-- WHAT IS REQUIRED --
Once you find a line containing the word "bloque" in the entries below, copy it.

(Records contained in a dataset)
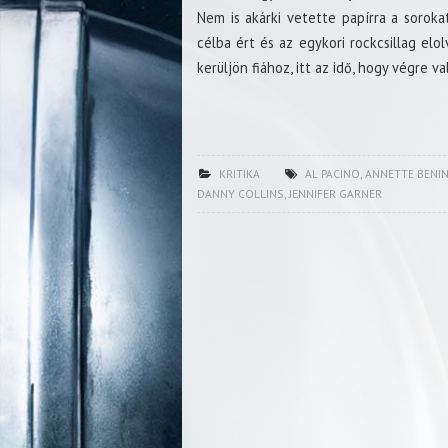
Nem is akárki vetette papírra a soroka
célba ért és az egykori rockcsillag elol
kerüljön fiához, itt az idő, hogy végre v
KRITIKA
AL PACINO
,
ANNETTE BENI
DANNY COLLINS
,
JENNIFER GARNER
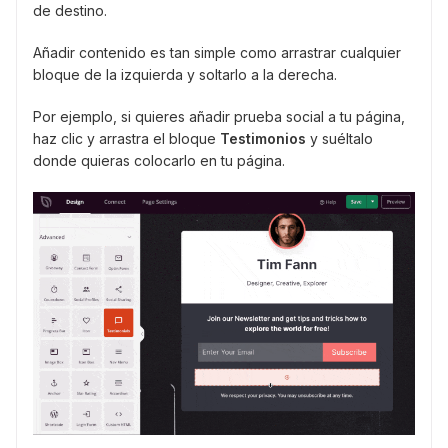
de destino.
Añadir contenido es tan simple como arrastrar cualquier
bloque de la izquierda y soltarlo a la derecha.
Por ejemplo, si quieres añadir prueba social a tu página,
haz clic y arrastra el bloque
Testimonios
y suéltalo
donde quieras colocarlo en tu página.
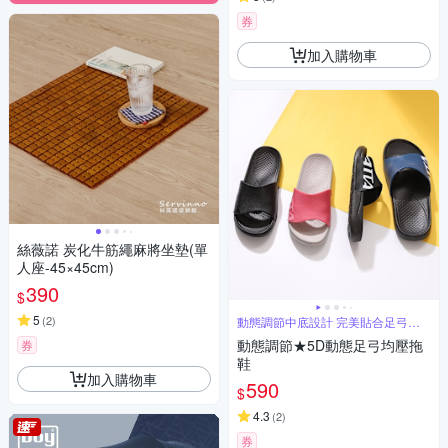
券
加入購物車
絲薇諾 炭化牛筋繩麻將坐墊(單
人座-45×45cm)
390
$
5
(
2
)
動態調節中底設計 完美貼合足弓曲
線
動態調節★5D動態足弓均壓拖
券
鞋
加入購物車
590
$
4.3
(
2
)
券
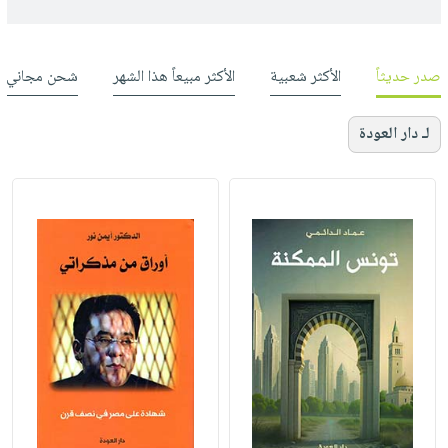
صدر حديثاً
الأكثر شعبية
الأكثر مبيعاً هذا الشهر
شحن مجاني
لـ دار العودة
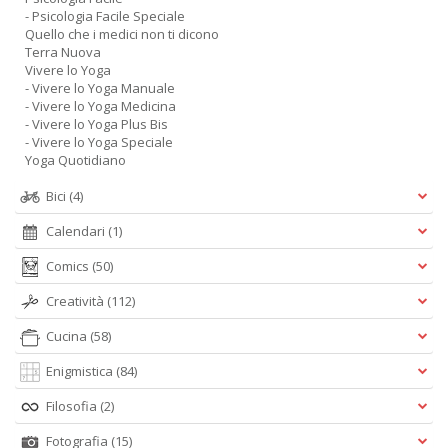
- Psicologia Facile Speciale
Quello che i medici non ti dicono
Terra Nuova
Vivere lo Yoga
- Vivere lo Yoga Manuale
- Vivere lo Yoga Medicina
- Vivere lo Yoga Plus Bis
- Vivere lo Yoga Speciale
Yoga Quotidiano
Bici
(4)
Calendari
(1)
Comics
(50)
Creatività
(112)
Cucina
(58)
Enigmistica
(84)
Filosofia
(2)
Fotografia
(15)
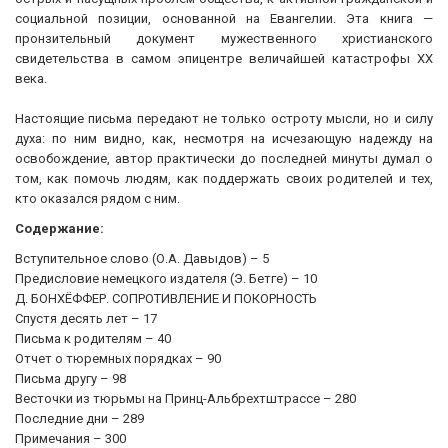
социальной позиции, основанной на Евангелии. Эта книга —
пронзительный документ мужественного христианского
свидетельства в самом эпицентре величайшей катастрофы XX
века.
Настоящие письма передают не только остроту мысли, но и силу
духа: по ним видно, как, несмотря на исчезающую надежду на
освобождение, автор практически до последней минуты думал о
том, как помочь людям, как поддержать своих родителей и тех,
кто оказался рядом с ним.
Содержание:
Вступительное слово (О.А. Давыдов) – 5
Предисловие немецкого издателя (Э. Бетге) – 10
Д. БОНХЁФФЕР. СОПРОТИВЛЕНИЕ И ПОКОРНОСТЬ
Спустя десять лет – 17
Письма к родителям – 40
Отчет о тюремных порядках – 90
Письма другу – 98
Весточки из тюрьмы на Принц-Альбрехтштрассе – 280
Последние дни – 289
Примечания – 300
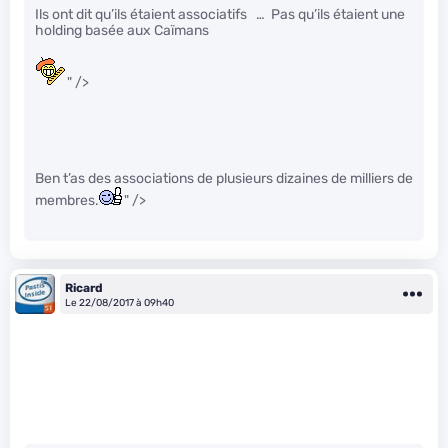
Ils ont dit qu’ils étaient associatifs … Pas qu’ils étaient une
holding basée aux Caïmans
" />
Ben t’as des associations de plusieurs dizaines de milliers de
membres.
" />
Ricard
Le 22/08/2017 à 09h40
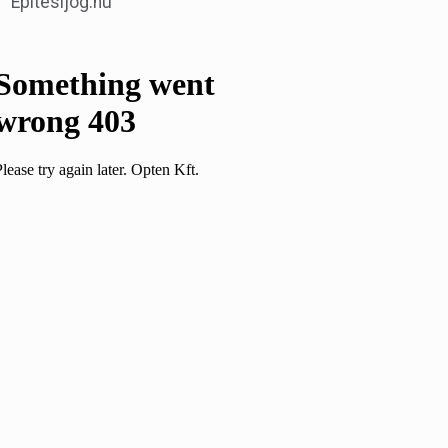
Építésijog.hu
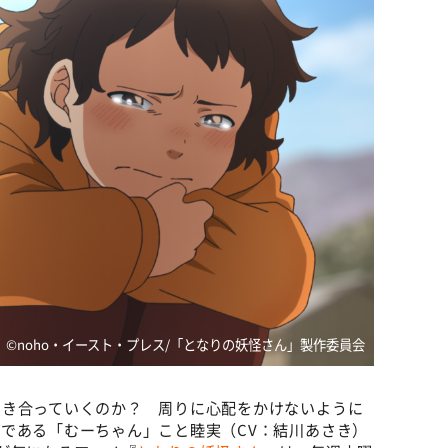
©noho・イースト・プレス/「となりの妖怪さん」製作委員会
向き合っていくのか？ 周りに心配をかけないように
である「むーちゃん」こと睦実（CV：結川あさき）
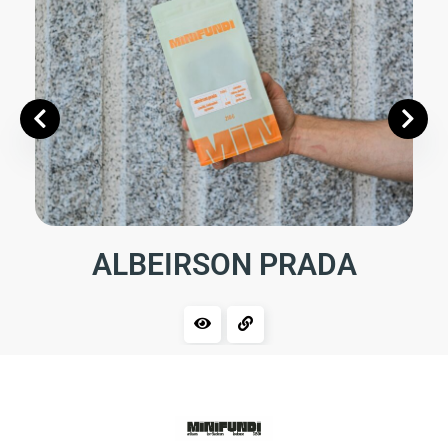
ALBEIRSON PRADA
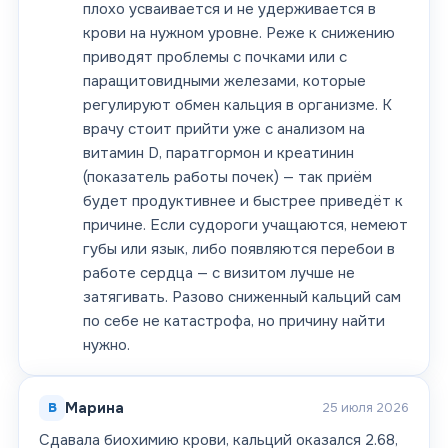
плохо усваивается и не удерживается в
крови на нужном уровне. Реже к снижению
приводят проблемы с почками или с
паращитовидными железами, которые
регулируют обмен кальция в организме. К
врачу стоит прийти уже с анализом на
витамин D, паратгормон и креатинин
(показатель работы почек) — так приём
будет продуктивнее и быстрее приведёт к
причине. Если судороги учащаются, немеют
губы или язык, либо появляются перебои в
работе сердца — с визитом лучше не
затягивать. Разово сниженный кальций сам
по себе не катастрофа, но причину найти
нужно.
В
Марина
25 июля 2026
Сдавала биохимию крови, кальций оказался 2.68,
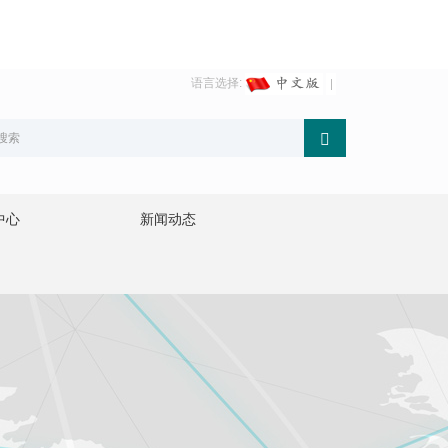
语言选择:
中心
新闻动态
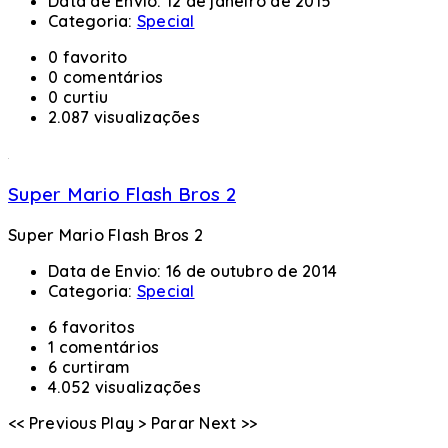
Data de Envio:
12 de janeiro de 2015
Categoria:
Special
0 favorito
0 comentários
0 curtiu
2.087 visualizações
Super Mario Flash Bros 2
Super Mario Flash Bros 2
Data de Envio:
16 de outubro de 2014
Categoria:
Special
6 favoritos
1 comentários
6 curtiram
4.052 visualizações
<< Previous
Play >
Parar
Next >>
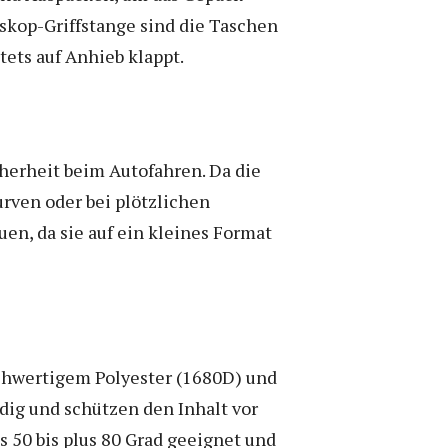
eskop-Griffstange sind die Taschen
tets auf Anhieb klappt.
herheit beim Autofahren. Da die
urven oder bei plötzlichen
en, da sie auf ein kleines Format
ochwertigem Polyester (1680D) und
dig und schützen den Inhalt vor
 50 bis plus 80 Grad geeignet und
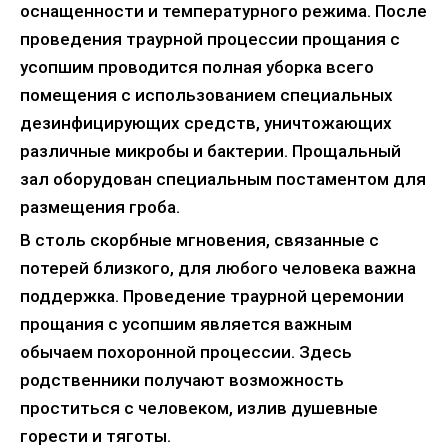
оснащенности и температурного режима. После
проведения траурной процессии прощания с
усопшим проводится полная уборка всего
помещения с использованием специальных
дезинфицирующих средств, уничтожающих
различные микробы и бактерии. Прощальный
зал оборудован специальным постаментом для
размещения гроба.
В столь скорбные мгновения, связанные с
потерей близкого, для любого человека важна
поддержка. Проведение траурной церемонии
прощания с усопшим является важным
обычаем похоронной процессии. Здесь
родственники получают возможность
проститься с человеком, излив душевные
горести и тяготы.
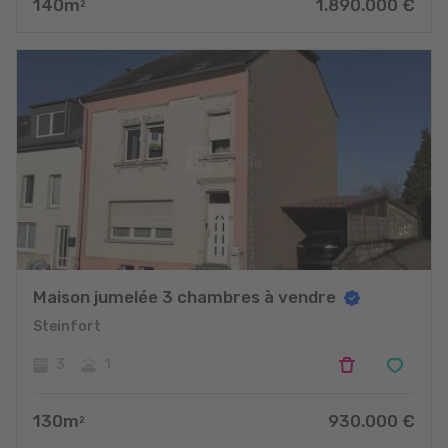
140
m
1.890.000
€
2
Maison jumelée 3 chambres à vendre
Steinfort
3
1
130
m
930.000
€
2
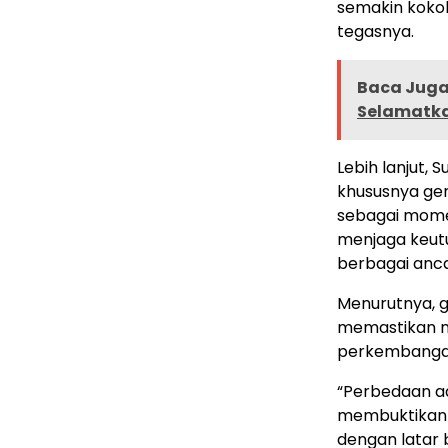
semakin kokoh 
tegasnya.
Baca Juga 
Selamatka
Lebih lanjut,
khususnya gen
sebagai mom
menjaga keutu
berbagai anca
Menurutnya, g
memastikan nil
perkembangan
“Perbedaan ad
membuktikan
dengan latar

-- ANSWER FOR THIS EXERCISE --
bloque de la izquierda y soltarlo a la derecha.
haz clic y arrastra el bloque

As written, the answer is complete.